Orange Southwest School District has agreed to settle with a family after penalizing the family for speaking out against a transgender student, paying a hefty settlement to the injured party.
The Allen family was awarded a settlement of $125,000, draining the coffers of the school district, after filing a lawsuit alleging that they had been subjected to punitive treatment from the school for using their First Amendment rights to speak out about a transgender individual who was making their daughter uncomfortable.
The family claims that they first began expressing concerns about the transgender individual after this person began using the girls’ locker room at school, causing discomfort among the biological females in that most intimate space. The school district alleges that their complaints “misgendered” this specified individual.
In retaliation, the family patriarch Travis Allen was suspended without pay from his position as coach of the district’s middle school soccer league, and the family’s daughter was forbidden to use the locker room along with several of her teammates for criticizing the transgender student.
“In objecting to a male being in the room while the girls are changing, Travis and Blake each made comments underscoring that the trans-identifying student is in fact a male, including by using male pronouns,” the lawsuit contended. “Yet, their remarks were too much for Defendants’ transgender orthodoxy — Travis was deemed to have ‘misgendered’ the student, while Blake was found guilty of ‘harassment’ and ‘bullying’—so Defendants disciplined both of them.”
However, the family chose not to back down.

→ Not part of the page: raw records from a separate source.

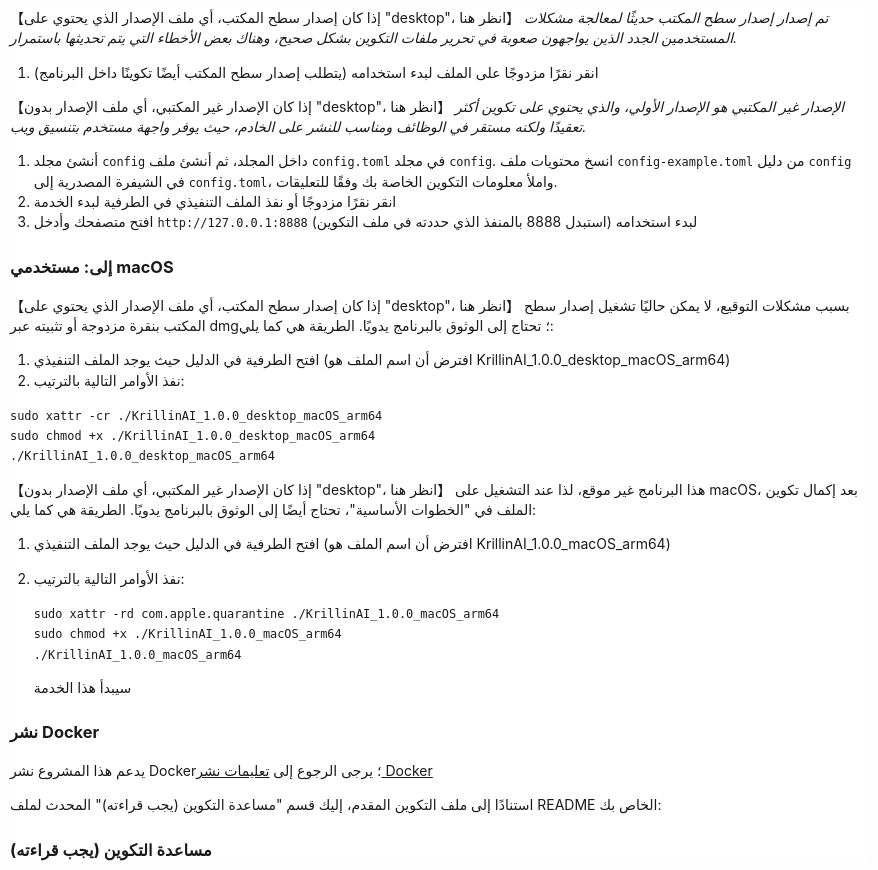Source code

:【إذا كان إصدار سطح المكتب، أي ملف الإصدار الذي يحتوي على "desktop"، انظر هنا】
_تم إصدار إصدار سطح المكتب حديثًا لمعالجة مشكلات المستخدمين الجدد الذين يواجهون صعوبة في تحرير ملفات التكوين بشكل صحيح، وهناك بعض الأخطاء التي يتم تحديثها باستمرار._

1. انقر نقرًا مزدوجًا على الملف لبدء استخدامه (يتطلب إصدار سطح المكتب أيضًا تكوينًا داخل البرنامج)

【إذا كان الإصدار غير المكتبي، أي ملف الإصدار بدون "desktop"، انظر هنا】
_الإصدار غير المكتبي هو الإصدار الأولي، والذي يحتوي على تكوين أكثر تعقيدًا ولكنه مستقر في الوظائف ومناسب للنشر على الخادم، حيث يوفر واجهة مستخدم بتنسيق ويب._

1. أنشئ مجلد `config` داخل المجلد، ثم أنشئ ملف `config.toml` في مجلد `config`. انسخ محتويات ملف `config-example.toml` من دليل `config` في الشيفرة المصدرية إلى `config.toml`، واملأ معلومات التكوين الخاصة بك وفقًا للتعليقات.
2. انقر نقرًا مزدوجًا أو نفذ الملف التنفيذي في الطرفية لبدء الخدمة
3. افتح متصفحك وأدخل `http://127.0.0.1:8888` لبدء استخدامه (استبدل 8888 بالمنفذ الذي حددته في ملف التكوين)

### إلى: مستخدمي macOS

【إذا كان إصدار سطح المكتب، أي ملف الإصدار الذي يحتوي على "desktop"، انظر هنا】
بسبب مشكلات التوقيع، لا يمكن حاليًا تشغيل إصدار سطح المكتب بنقرة مزدوجة أو تثبيته عبر dmg؛ تحتاج إلى الوثوق بالبرنامج يدويًا. الطريقة هي كما يلي:

1. افتح الطرفية في الدليل حيث يوجد الملف التنفيذي (افترض أن اسم الملف هو KrillinAI_1.0.0_desktop_macOS_arm64)
2. نفذ الأوامر التالية بالترتيب:

```
sudo xattr -cr ./KrillinAI_1.0.0_desktop_macOS_arm64
sudo chmod +x ./KrillinAI_1.0.0_desktop_macOS_arm64 
./KrillinAI_1.0.0_desktop_macOS_arm64
```

【إذا كان الإصدار غير المكتبي، أي ملف الإصدار بدون "desktop"، انظر هنا】
هذا البرنامج غير موقع، لذا عند التشغيل على macOS، بعد إكمال تكوين الملف في "الخطوات الأساسية"، تحتاج أيضًا إلى الوثوق بالبرنامج يدويًا. الطريقة هي كما يلي:

1. افتح الطرفية في الدليل حيث يوجد الملف التنفيذي (افترض أن اسم الملف هو KrillinAI_1.0.0_macOS_arm64)
2. نفذ الأوامر التالية بالترتيب:
   ```
   sudo xattr -rd com.apple.quarantine ./KrillinAI_1.0.0_macOS_arm64
   sudo chmod +x ./KrillinAI_1.0.0_macOS_arm64
   ./KrillinAI_1.0.0_macOS_arm64
   ```
   
   سيبدأ هذا الخدمة

### نشر Docker

يدعم هذا المشروع نشر Docker؛ يرجى الرجوع إلى [تعليمات نشر Docker](./docker.md)

استنادًا إلى ملف التكوين المقدم، إليك قسم "مساعدة التكوين (يجب قراءته)" المحدث لملف README الخاص بك:

### مساعدة التكوين (يجب قراءته)
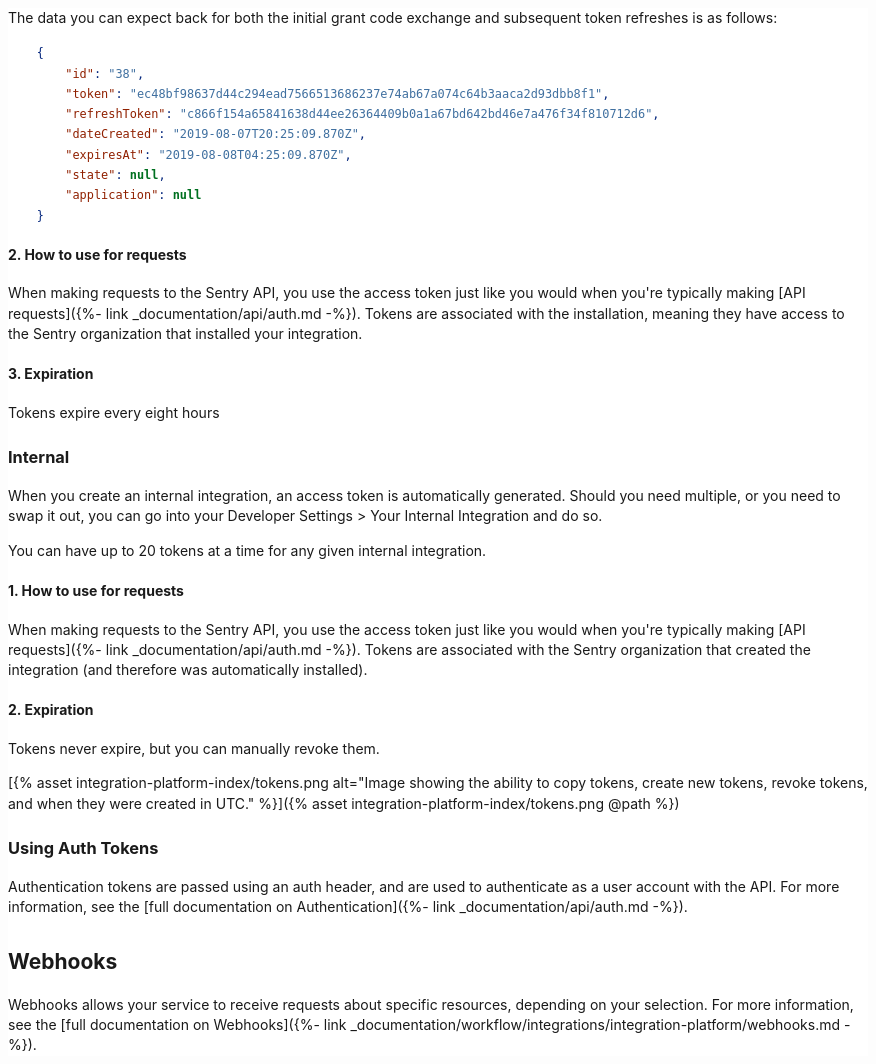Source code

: The data you can expect back for both the initial grant code exchange and subsequent token refreshes is as follows:

```json
    {
        "id": "38",
        "token": "ec48bf98637d44c294ead7566513686237e74ab67a074c64b3aaca2d93dbb8f1",
        "refreshToken": "c866f154a65841638d44ee26364409b0a1a67bd642bd46e7a476f34f810712d6",
        "dateCreated": "2019-08-07T20:25:09.870Z",
        "expiresAt": "2019-08-08T04:25:09.870Z",
        "state": null,
        "application": null
    }
```

#### 2. How to use for requests

When making requests to the Sentry API, you use the access token just like you would when you're typically making [API requests]({%- link _documentation/api/auth.md -%}). Tokens are associated with the installation, meaning they have access to the Sentry organization that installed your integration. 

#### 3. Expiration

Tokens expire every eight hours

### Internal

When you create an internal integration, an access token is automatically generated. Should you need multiple, or you need to swap it out, you can go into your Developer Settings > Your Internal Integration and do so.

You can have up to 20 tokens at a time for any given internal integration.

#### 1. How to use for requests

When making requests to the Sentry API, you use the access token just like you would when you're typically making [API requests]({%- link _documentation/api/auth.md -%}). Tokens are associated with the Sentry organization that created the integration (and therefore was automatically installed). 

#### 2. Expiration

Tokens never expire, but you can manually revoke them.

[{% asset integration-platform-index/tokens.png alt="Image showing the ability to copy tokens, create new tokens, revoke tokens, and when they were created in UTC." %}]({% asset integration-platform-index/tokens.png @path %})

### Using Auth Tokens

Authentication tokens are passed using an auth header, and are used to authenticate as a user account with the API. For more information, see the [full documentation on Authentication]({%- link _documentation/api/auth.md -%}).

## Webhooks
Webhooks allows your service to receive requests about specific resources, depending on your selection. For more information, see the [full documentation on Webhooks]({%- link _documentation/workflow/integrations/integration-platform/webhooks.md -%}).
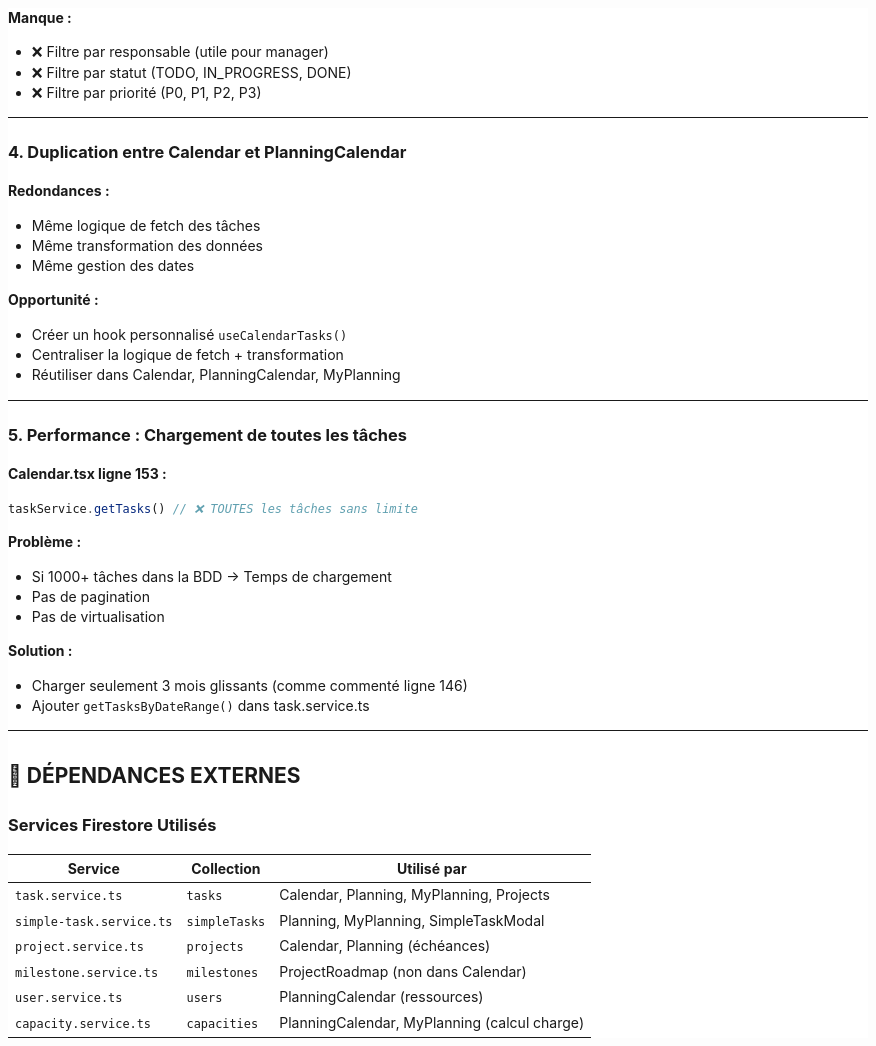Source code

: **Manque :**
- ❌ Filtre par responsable (utile pour manager)
- ❌ Filtre par statut (TODO, IN_PROGRESS, DONE)
- ❌ Filtre par priorité (P0, P1, P2, P3)

---

### 4. **Duplication entre Calendar et PlanningCalendar**

**Redondances :**
- Même logique de fetch des tâches
- Même transformation des données
- Même gestion des dates

**Opportunité :**
- Créer un hook personnalisé `useCalendarTasks()`
- Centraliser la logique de fetch + transformation
- Réutiliser dans Calendar, PlanningCalendar, MyPlanning

---

### 5. **Performance : Chargement de toutes les tâches**

**Calendar.tsx ligne 153 :**
```typescript
taskService.getTasks() // ❌ TOUTES les tâches sans limite
```

**Problème :**
- Si 1000+ tâches dans la BDD → Temps de chargement
- Pas de pagination
- Pas de virtualisation

**Solution :**
- Charger seulement 3 mois glissants (comme commenté ligne 146)
- Ajouter `getTasksByDateRange()` dans task.service.ts

---

## 🎯 DÉPENDANCES EXTERNES

### Services Firestore Utilisés

| Service | Collection | Utilisé par |
|---------|------------|-------------|
| `task.service.ts` | `tasks` | Calendar, Planning, MyPlanning, Projects |
| `simple-task.service.ts` | `simpleTasks` | Planning, MyPlanning, SimpleTaskModal |
| `project.service.ts` | `projects` | Calendar, Planning (échéances) |
| `milestone.service.ts` | `milestones` | ProjectRoadmap (non dans Calendar) |
| `user.service.ts` | `users` | PlanningCalendar (ressources) |
| `capacity.service.ts` | `capacities` | PlanningCalendar, MyPlanning (calcul charge) |
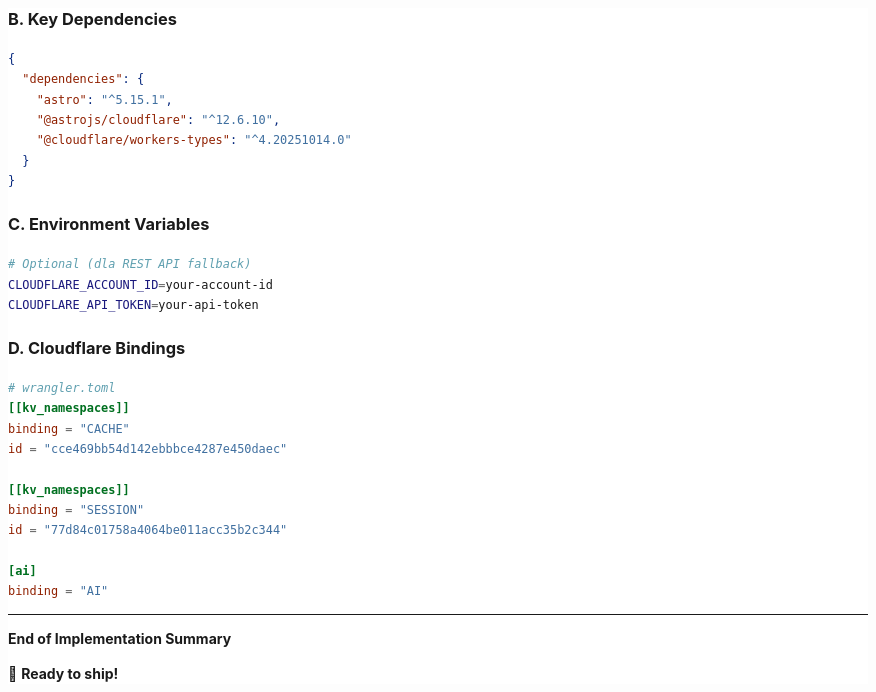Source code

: ### B. Key Dependencies
```json
{
  "dependencies": {
    "astro": "^5.15.1",
    "@astrojs/cloudflare": "^12.6.10",
    "@cloudflare/workers-types": "^4.20251014.0"
  }
}
```

### C. Environment Variables
```bash
# Optional (dla REST API fallback)
CLOUDFLARE_ACCOUNT_ID=your-account-id
CLOUDFLARE_API_TOKEN=your-api-token
```

### D. Cloudflare Bindings
```toml
# wrangler.toml
[[kv_namespaces]]
binding = "CACHE"
id = "cce469bb54d142ebbbce4287e450daec"

[[kv_namespaces]]
binding = "SESSION"
id = "77d84c01758a4064be011acc35b2c344"

[ai]
binding = "AI"
```

---

**End of Implementation Summary**

🚀 **Ready to ship!**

They enlisted the help of Alliance Defending Freedom, a legal organization supportive of conservative Christian values, who called the settlement “resounding victory for freedom of speech.”
The school has also agreed to reinstate Travis Allen to his soccer coaching position as well as expunge the record of disciplinary actions against Travis and Blake (Travis’ wife) Allen.
District Superintendent Layne Millington said “the district is pleased to resolve the lawsuit at this early stage and return our focus to educating students.”